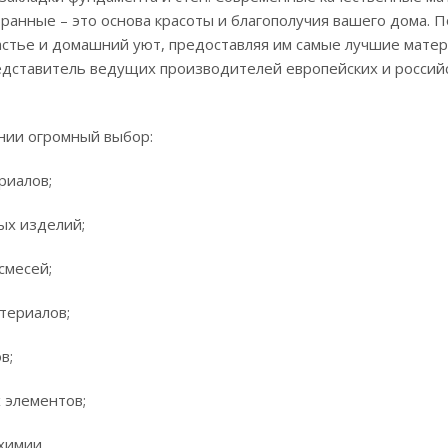
анные – это основа красоты и благополучия вашего дома. П
стье и домашний уют, предоставляя им самые лучшие матери
дставитель ведущих производителей европейских и российс
нии огромный выбор:
риалов;
ых изделий;
смесей;
териалов;
в;
 элементов;
химии.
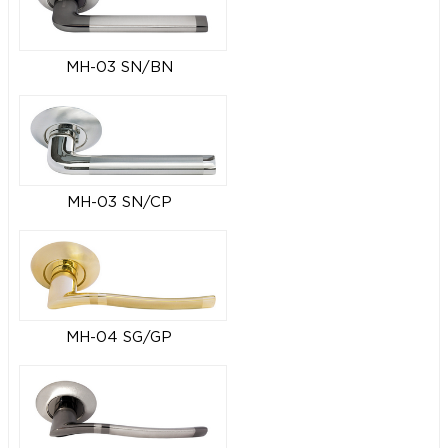
MH-03 SN/BN
MH-03 SN/CP
MH-04 SG/GP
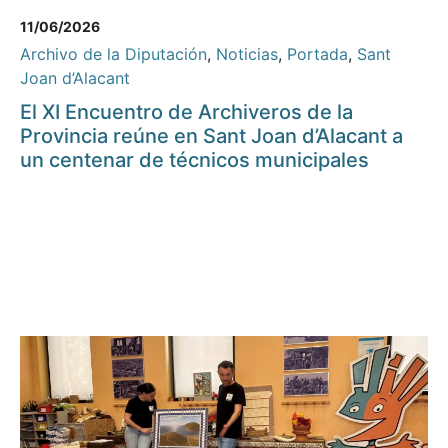
11/06/2026
Archivo de la Diputación
,
Noticias
,
Portada
,
Sant
Joan d’Alacant
El XI Encuentro de Archiveros de la
Provincia reúne en Sant Joan d’Alacant a
un centenar de técnicos municipales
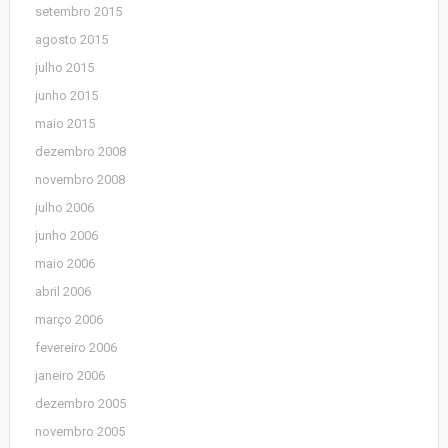
setembro 2015
agosto 2015
julho 2015
junho 2015
maio 2015
dezembro 2008
novembro 2008
julho 2006
junho 2006
maio 2006
abril 2006
março 2006
fevereiro 2006
janeiro 2006
dezembro 2005
novembro 2005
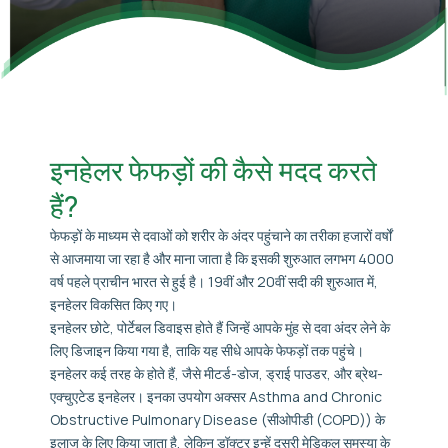
इनहेलर फेफड़ों की कैसे मदद करते
हैं?
फेफड़ों के माध्यम से दवाओं को शरीर के अंदर पहुंचाने का तरीका हजारों वर्षों
से आजमाया जा रहा है और माना जाता है कि इसकी शुरुआत लगभग 4000
वर्ष पहले प्राचीन भारत से हुई है। 19वीं और 20वीं सदी की शुरुआत में,
इनहेलर विकसित किए गए।
इनहेलर छोटे, पोर्टेबल डिवाइस होते हैं जिन्हें आपके मुंह से दवा अंदर लेने के
लिए डिजाइन किया गया है, ताकि यह सीधे आपके फेफड़ों तक पहुंचे।
इनहेलर कई तरह के होते हैं, जैसे मीटर्ड-डोज, ड्राई पाउडर, और ब्रेथ-
एक्चुएटेड इनहेलर। इनका उपयोग अक्सर Asthma and Chronic
Obstructive Pulmonary Disease (सीओपीडी (COPD)) के
इलाज के लिए किया जाता है, लेकिन डॉक्टर इन्हें दूसरी मेडिकल समस्या के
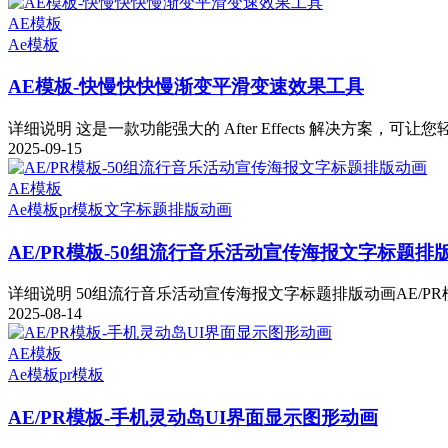
AE模板
Ae模板
AE模板-快慢快快慢渐变平滑变速效果工具
详细说明 这是一款功能强大的 After Effects 解决方案，可让您
2025-09-15
AE模板
Ae模板
pr模板
文字标题排版动画
AE/PR模板-50组流行音乐活动宣传海报文字标题排
详细说明 50组流行音乐活动宣传海报文字标题排版动画AE/PR模
2025-08-14
AE模板
Ae模板
pr模板
AE/PR模板-手机灵动岛UI界面显示图形动画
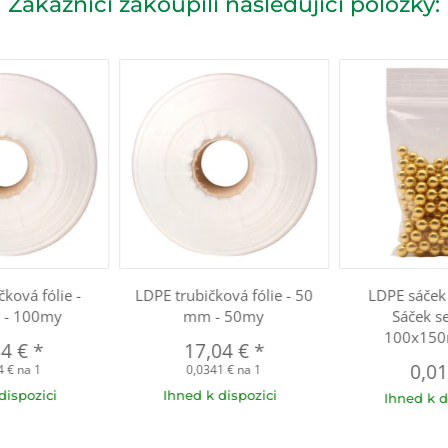
Zákazníci zakoupili následující položky:
čková fólie -
LDPE trubičková fólie - 50
LDPE sáček 
- 100my
mm - 50my
Sáček s
100x15
34 €
*
17,04 €
*
0,0
4 € na 1
0,0341 € na 1
dispozici
Ihned k dispozici
Ihned k d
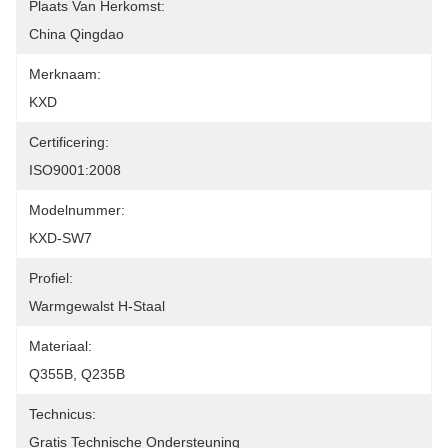
Plaats Van Herkomst:
China Qingdao
Merknaam:
KXD
Certificering:
ISO9001:2008
Modelnummer:
KXD-SW7
Profiel:
Warmgewalst H-Staal
Materiaal:
Q355B, Q235B
Technicus:
Gratis Technische Ondersteuning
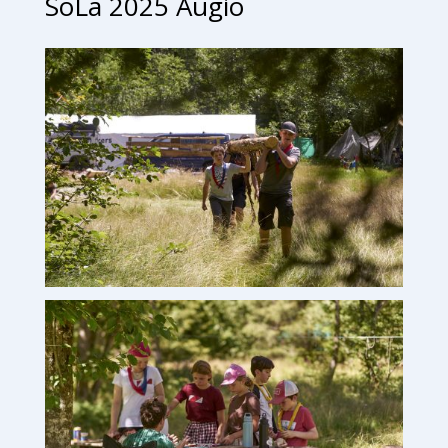
SoLa 2025 Augio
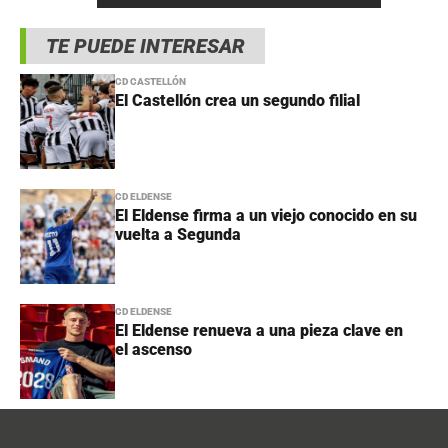
TE PUEDE INTERESAR
CD CASTELLÓN
El Castellón crea un segundo filial
CD ELDENSE
El Eldense firma a un viejo conocido en su
vuelta a Segunda
CD ELDENSE
El Eldense renueva a una pieza clave en
el ascenso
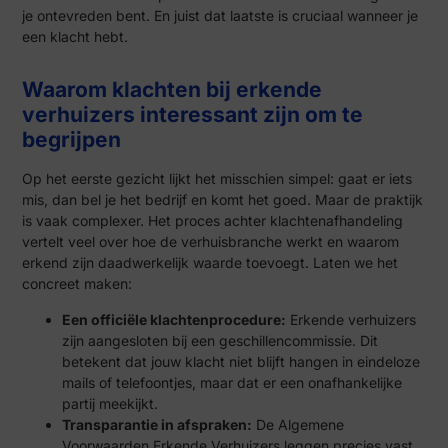
je ontevreden bent. En juist dat laatste is cruciaal wanneer je
een klacht hebt.
Waarom klachten bij erkende
verhuizers interessant zijn om te
begrijpen
Op het eerste gezicht lijkt het misschien simpel: gaat er iets
mis, dan bel je het bedrijf en komt het goed. Maar de praktijk
is vaak complexer. Het proces achter klachtenafhandeling
vertelt veel over hoe de verhuisbranche werkt en waarom
erkend zijn daadwerkelijk waarde toevoegt. Laten we het
concreet maken:
Een officiële klachtenprocedure:
Erkende verhuizers
zijn aangesloten bij een geschillencommissie. Dit
betekent dat jouw klacht niet blijft hangen in eindeloze
mails of telefoontjes, maar dat er een onafhankelijke
partij meekijkt.
Transparantie in afspraken:
De Algemene
Voorwaarden Erkende Verhuizers leggen precies vast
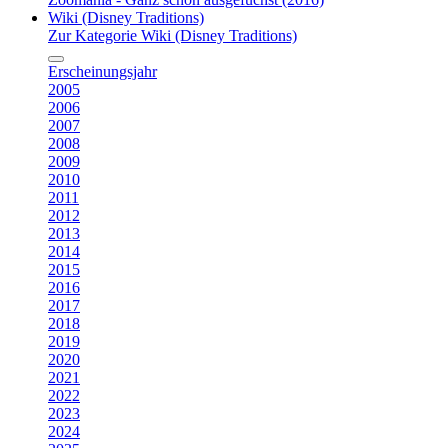
Wiki (Disney Traditions)
Zur Kategorie Wiki (Disney Traditions)
Erscheinungsjahr
2005
2006
2007
2008
2009
2010
2011
2012
2013
2014
2015
2016
2017
2018
2019
2020
2021
2022
2023
2024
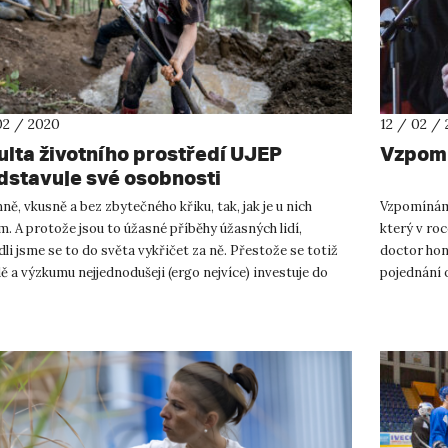
02 / 2020
12 / 02 /
ulta životního prostředí UJEP
Vzpomí
dstavuje své osobnosti
ě, vkusně a bez zbytečného křiku, tak, jak je u nich
Vzpomínám
. A protože jsou to úžasné příběhy úžasných lidí,
který v roc
li jsme se to do světa vykřičet za ně. Přestože se totiž
doctor hon
ě a výzkumu nejjednodušeji (ergo nejvíce) investuje do
pojednání 
í, ...
zastával a v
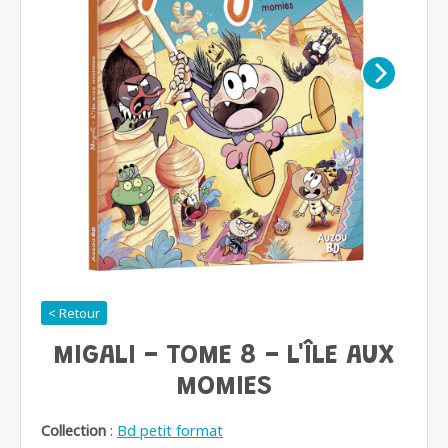
< Retour
MIGALI - TOME 8 - L'ÎLE AUX
MOMIES
Collection
:
Bd petit format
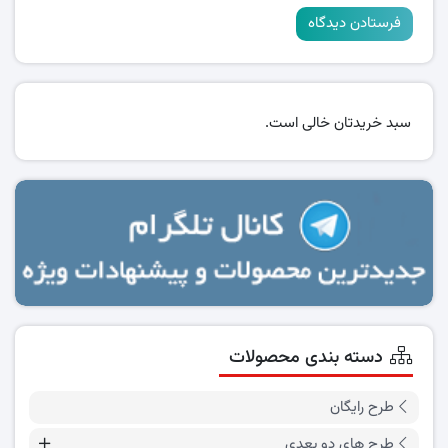
سبد خریدتان خالی است.
دسته بندی محصولات
طرح رایگان
طرح های دو بعدی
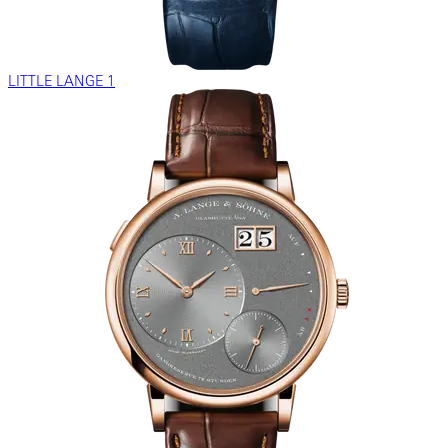
LITTLE LANGE 1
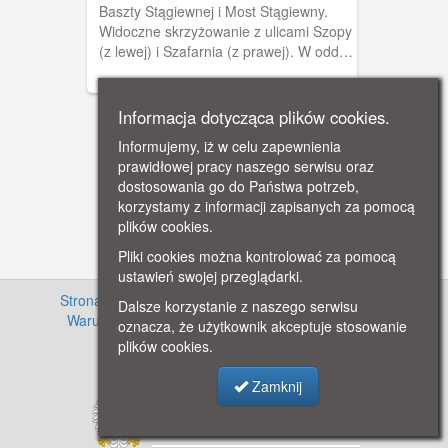
Baszty Stągiewnej i Most Stągiewny.
Widoczne skrzyżowanie z ulicami Szopy
(z lewej) i Szafarnia (z prawej). W oddali
ruiny budynków przy ulicy Stągiewnej. Z
prawej strony ułożone cegły z
rozebranych budynków ulicy Długie
Informacja dotycząca plików cookies.
Ogrody.
Informujemy, iż w celu zapewnienia
prawidłowej pracy naszego serwisu oraz
dostosowania go do Państwa potrzeb,
korzystamy z informacji zapisanych za pomocą
plików cookies.
Pliki cookies można kontrolować za pomocą
ustawień swojej przeglądarki.
Strona główna
·
Informacje o projekcie
·
Cennik
·
Dalsze korzystanie z naszego serwisu
Warunki używania zasobów
·
Kontakt
·
Regulamin
oznacza, że użytkownik akceptuje stosowanie
serwisu
·
Polityka prywatności
plików cookies.
Zamknij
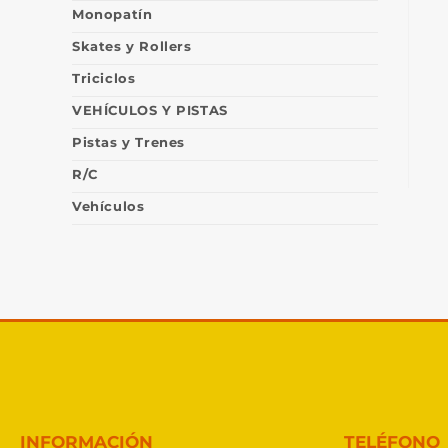
Monopatín
Skates y Rollers
Triciclos
VEHÍCULOS Y PISTAS
Pistas y Trenes
R/C
Vehículos
INFORMACIÓN
TELÉFONO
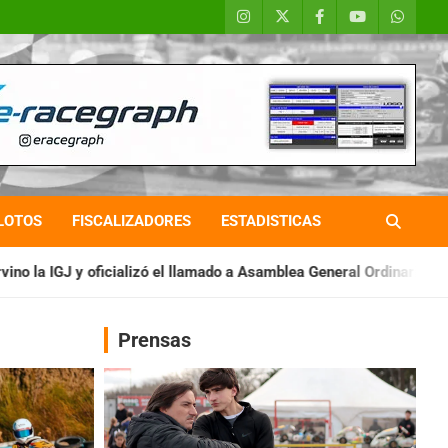
LOTOS
FISCALIZADORES
ESTADISTICAS
l llamado a Asamblea General Ordinaria
IAME SERIES ARGENTIN
Prensas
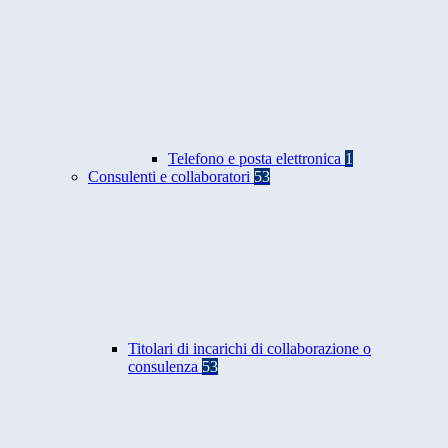
Telefono e posta elettronica
1
Consulenti e collaboratori
53
Titolari di incarichi di collaborazione o
consulenza
53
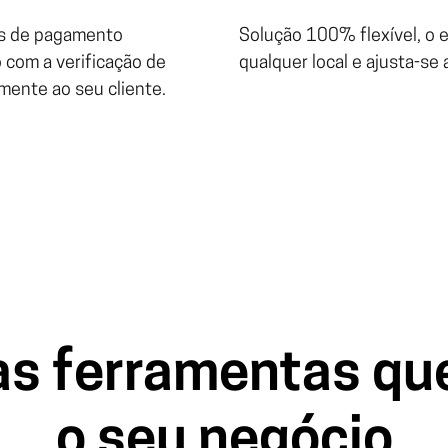
es de pagamento
Solução 100% flexível, o
 com a verificação de
qualquer local e ajusta-se 
mente ao seu cliente.
as ferramentas que
o seu negócio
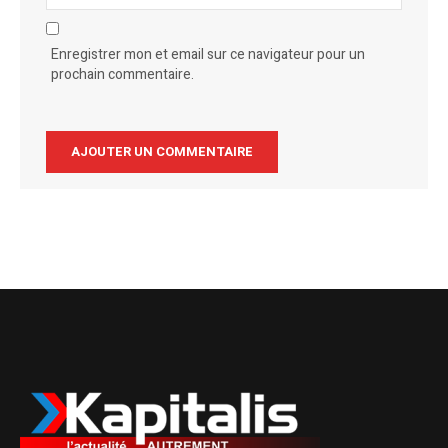
Enregistrer mon et email sur ce navigateur pour un
prochain commentaire.
Alternative:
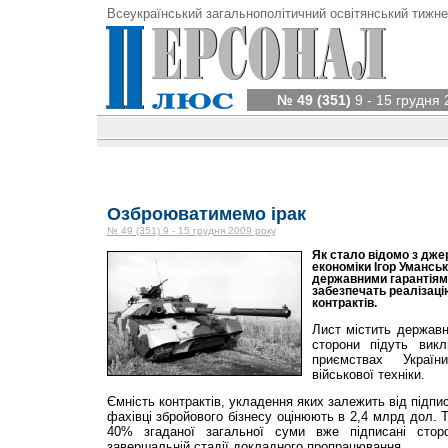
Всеукраїнський загальнополітичний освітянський тижне
№ 49 (351)
9 - 15 грудня 
Озброюватимемо ірак
№ 49 (351) 9 - 15 грудня 2009 року
Як стало відомо з джере
економіки Ігор Уманськ
державними гарантіями 
забезпечать реалізаці
контрактів.
Лист містить державні
сторони підуть вик
приємствах Україн
військової техніки.
Ємність контрактів, укладення яких залежить від підпи
фахівці збройового бізнесу оцінюють в 2,4 млрд дол. 
40% згаданої загальної суми вже підписані стор
завершальній стадії докладного пропрацювання.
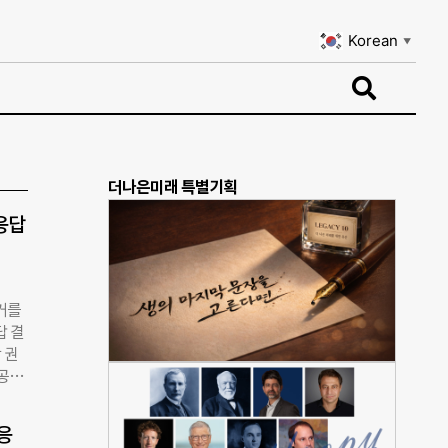
Korean
▼
Korean
▼
더나은미래 특별기획
응답
거를
답 결
 권
 공식
 의무
전환
응
 과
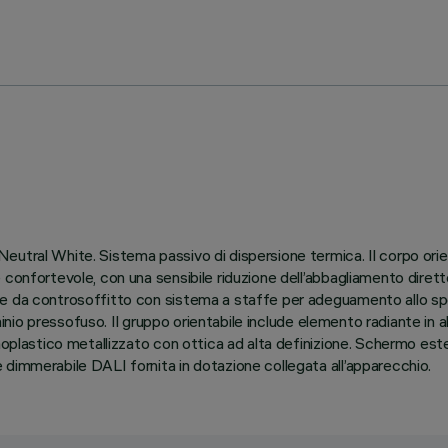
tral White. Sistema passivo di dispersione termica. Il corpo orienta
e confortevole, con una sensibile riduzione dell’abbagliamento dir
re da controsoffitto con sistema a staffe per adeguamento allo spe
uminio pressofuso. Il gruppo orientabile include elemento radiante in a
rmoplastico metallizzato con ottica ad alta definizione. Schermo est
dimmerabile DALI fornita in dotazione collegata all’apparecchio.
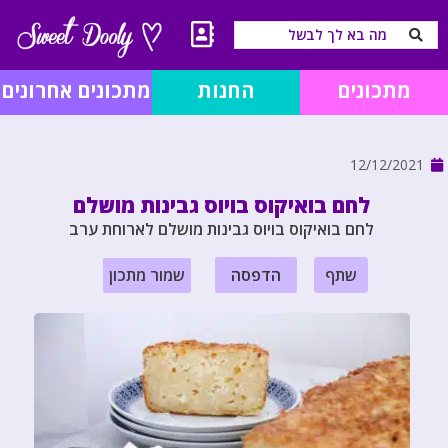
מתכונים
החנות
מתכונים אחרונים
12/12/2021
לחם בואיקוס בויוס גבינות מושלם
לחם בואיקוס בויוס גבינות מושלם לארוחת ערב
שתף
הדפסה
שמור מתכון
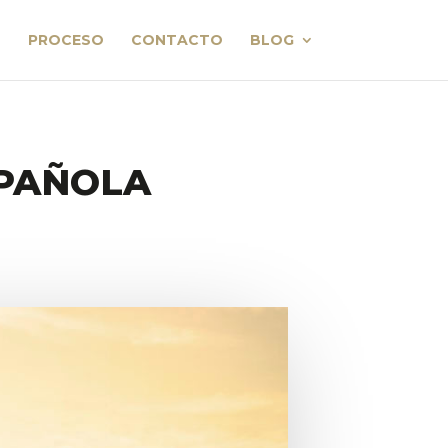
PROCESO
CONTACTO
BLOG
SPAÑOLA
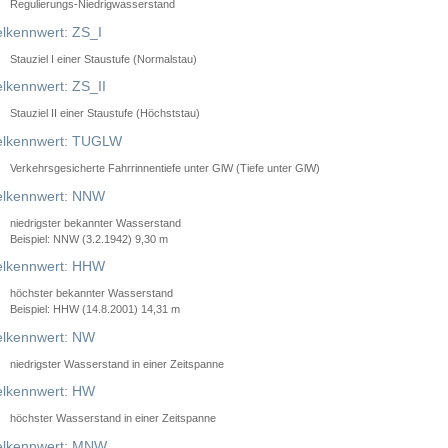
Regulierungs-Niedrigwasserstand
lkennwert: ZS_I
Stauziel I einer Staustufe (Normalstau)
lkennwert: ZS_II
Stauziel II einer Staustufe (Höchststau)
elkennwert: TUGLW
Verkehrsgesicherte Fahrrinnentiefe unter GlW (Tiefe unter GlW)
lkennwert: NNW
niedrigster bekannter Wasserstand
Beispiel: NNW (3.2.1942) 9,30 m
lkennwert: HHW
höchster bekannter Wasserstand
Beispiel: HHW (14.8.2001) 14,31 m
lkennwert: NW
niedrigster Wasserstand in einer Zeitspanne
lkennwert: HW
höchster Wasserstand in einer Zeitspanne
elkennwert: MNW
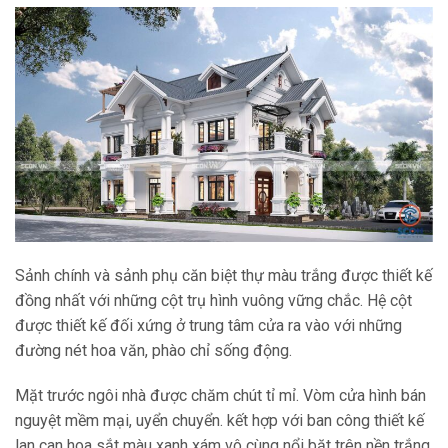
Sảnh chính và sảnh phụ căn biệt thự màu trắng được thiết kế
đồng nhất với những cột trụ hình vuông vững chắc. Hệ cột
được thiết kế đối xứng ở trung tâm cửa ra vào với những
đường nét hoa văn, phào chỉ sống động.
Mặt trước ngôi nhà được chăm chút tỉ mỉ. Vòm cửa hình bán
nguyệt mềm mại, uyển chuyển. kết hợp với ban công thiết kế
lan can hoa sắt màu xanh xám vô cùng nổi bặt trên nền trắng.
---*---
**Written task**
Begin with the line that contains "đường nét hoa văn, phào chỉ sống động." and end with the last line of the material above. Set down that range exactly.

**Result of this exercise**
đường nét hoa văn, phào chỉ sống động.
Mặt trước ngôi nhà được chăm chút tỉ mỉ. Vòm cửa hình bán
nguyệt mềm mại, uyển chuyển. kết hợp với ban công thiết kế
lan can hoa sắt màu xanh xám vô cùng nổi bặt trên nền trắng.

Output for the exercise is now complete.